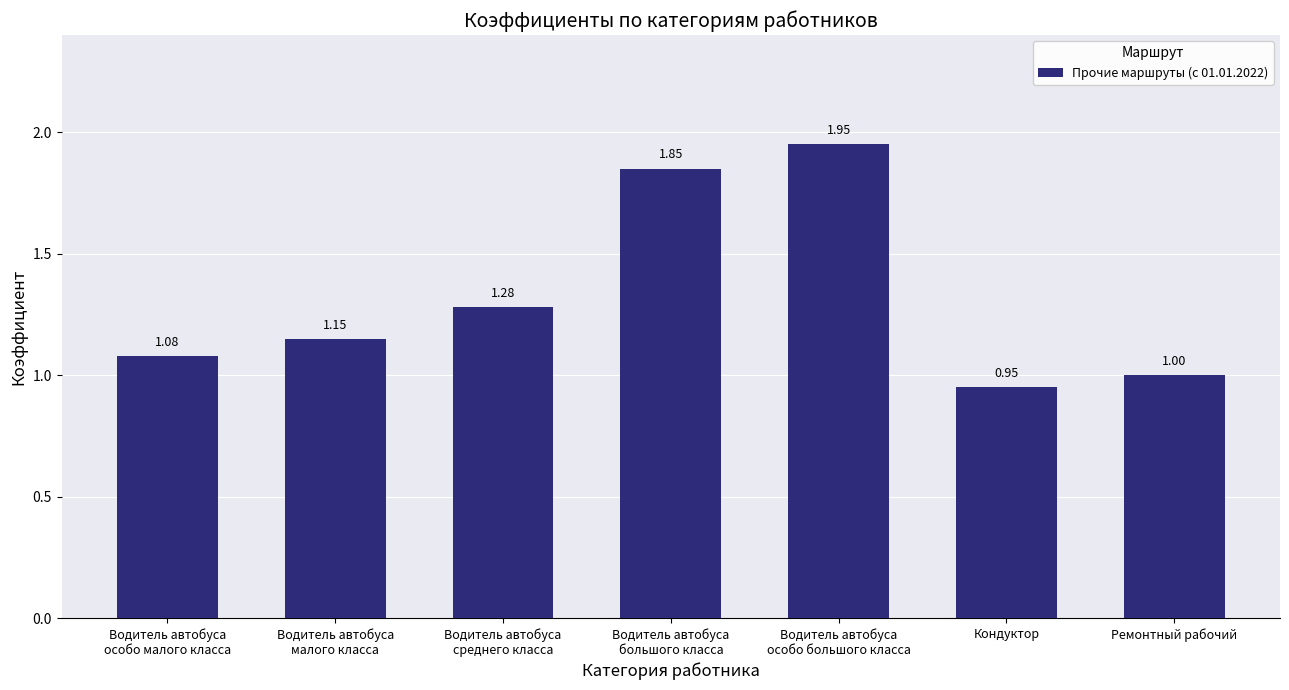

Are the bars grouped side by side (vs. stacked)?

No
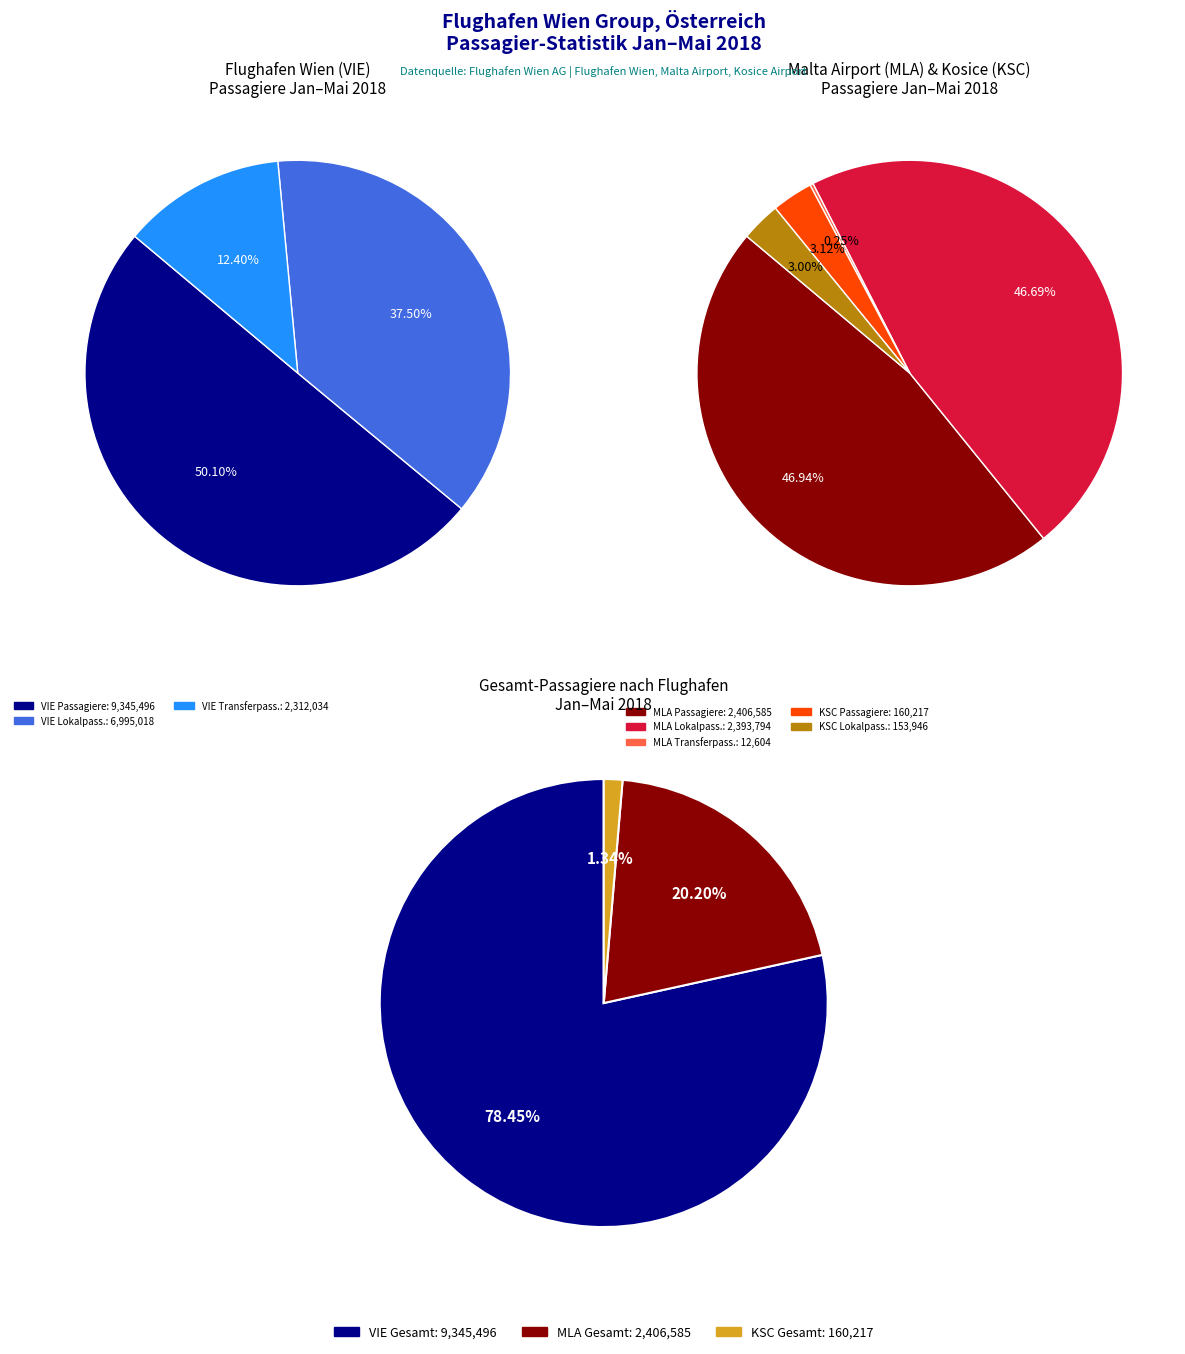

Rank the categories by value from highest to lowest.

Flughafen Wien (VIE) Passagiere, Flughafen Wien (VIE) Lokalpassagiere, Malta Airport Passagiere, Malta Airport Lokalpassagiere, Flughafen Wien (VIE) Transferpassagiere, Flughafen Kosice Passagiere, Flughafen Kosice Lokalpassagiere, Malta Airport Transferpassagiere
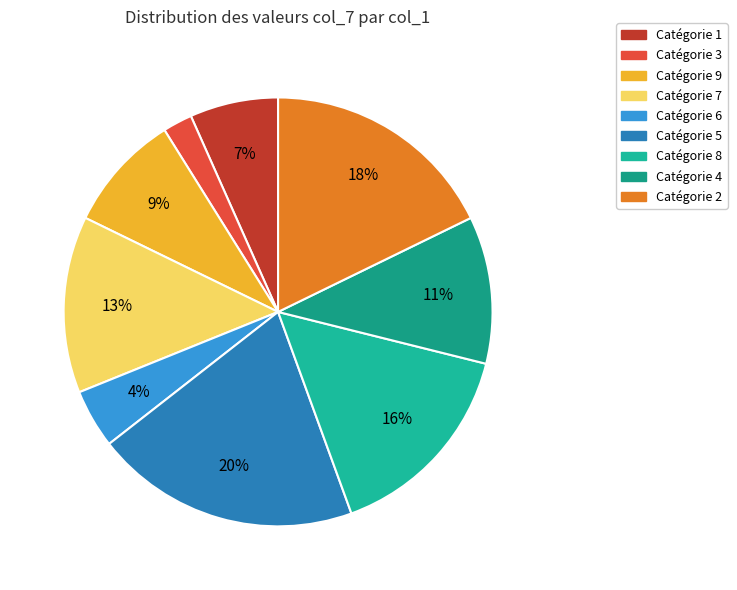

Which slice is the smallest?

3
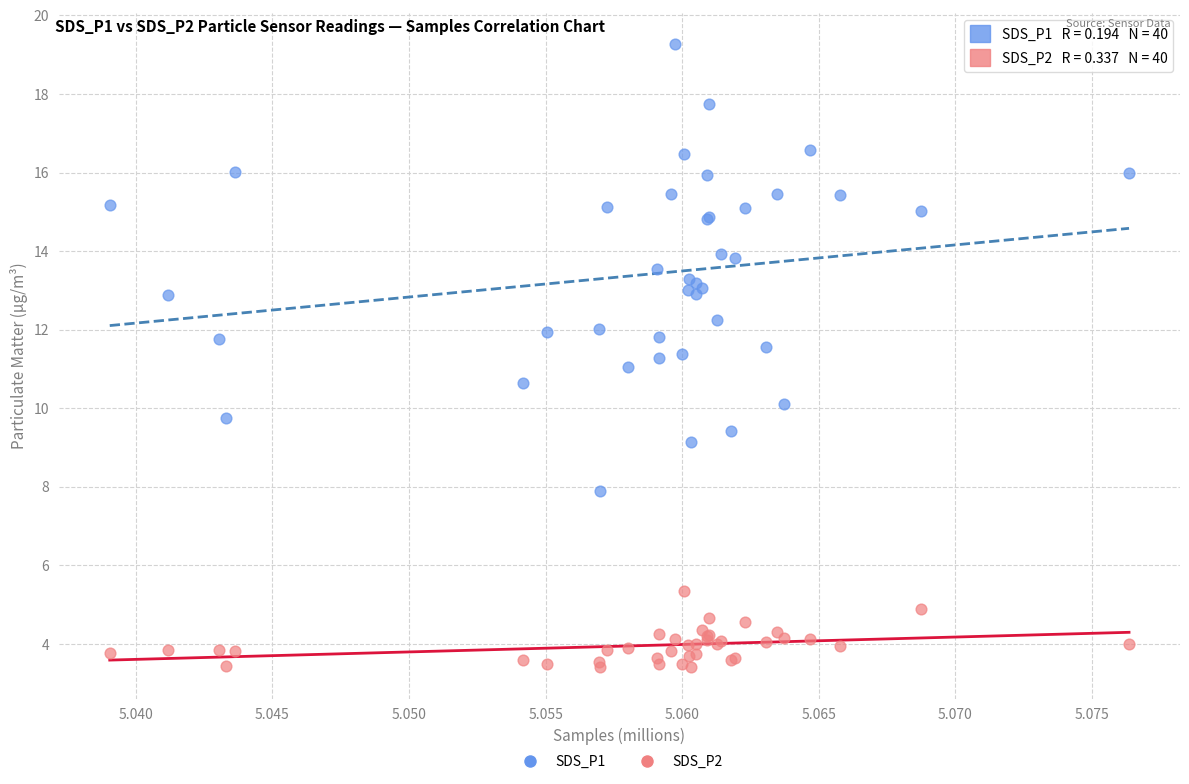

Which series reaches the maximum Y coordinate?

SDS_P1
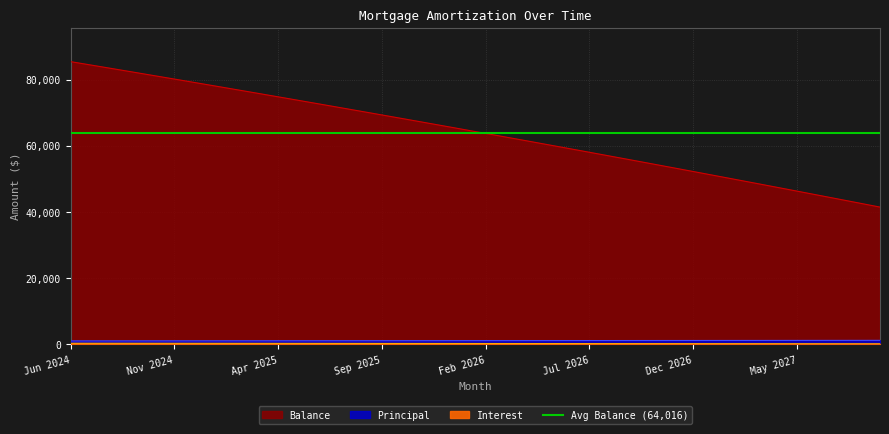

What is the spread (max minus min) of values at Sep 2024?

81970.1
==
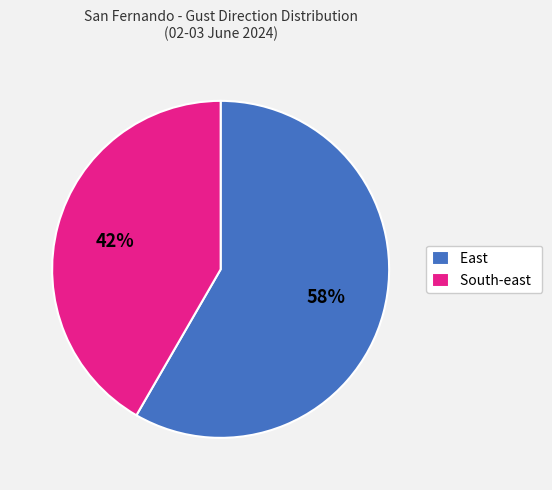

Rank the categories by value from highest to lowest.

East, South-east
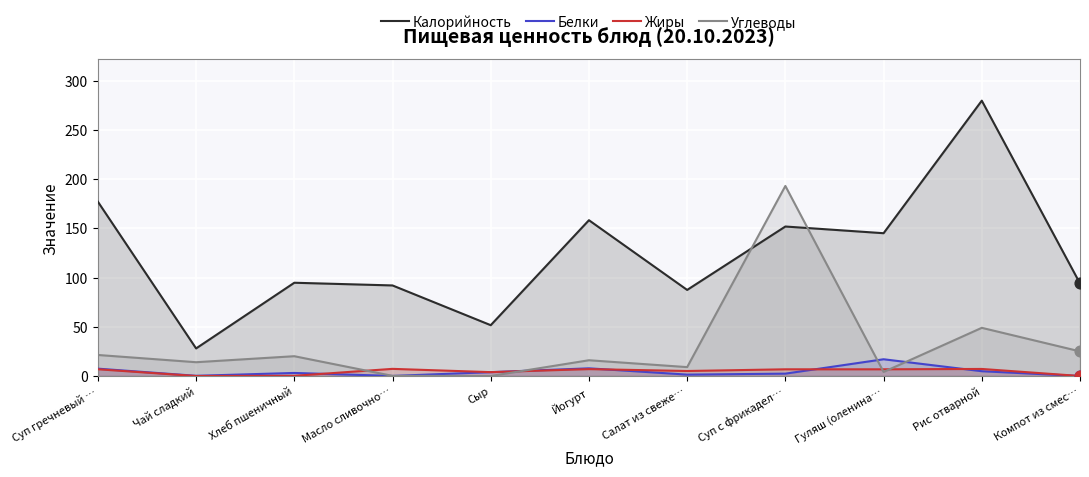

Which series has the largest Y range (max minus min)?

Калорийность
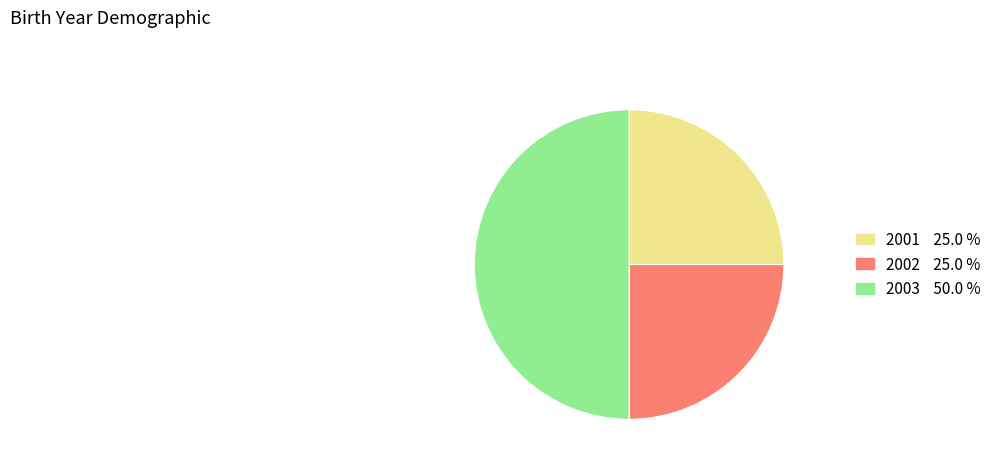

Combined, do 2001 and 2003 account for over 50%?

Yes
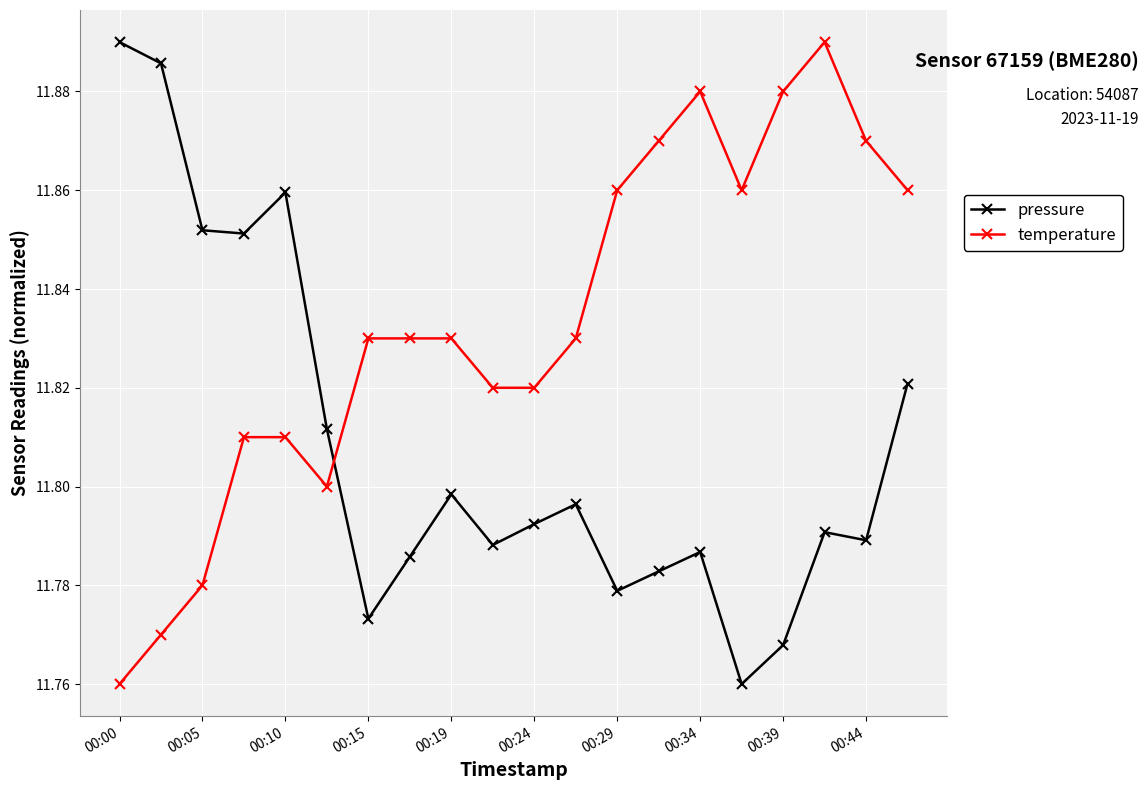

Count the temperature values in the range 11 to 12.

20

**YOUR ASSIGNMENT**
Turn the lines of the records, starting at the line containing "Flughafen Wien (VIE) Passagiere, Flughafen" and ending at the line containing "What is the", into a numbered list with blank lines dropped. Leave the pictures out.

**OUTPUT FOR THIS TASK**
1. Flughafen Wien (VIE) Passagiere, Flughafen Wien (VIE) Lokalpassagiere, Malta Airport Passagiere, Malta Airport Lokalpassagiere, Flughafen Wien (VIE) Transferpassagiere, Flughafen Kosice Passagiere, Flughafen Kosice Lokalpassagiere, Malta Airport Transferpassagiere
2. Which slice is the smallest?
3. 3
4. Which series reaches the maximum Y coordinate?
5. SDS_P1
6. What is the spread (max minus min) of values at Sep 2024?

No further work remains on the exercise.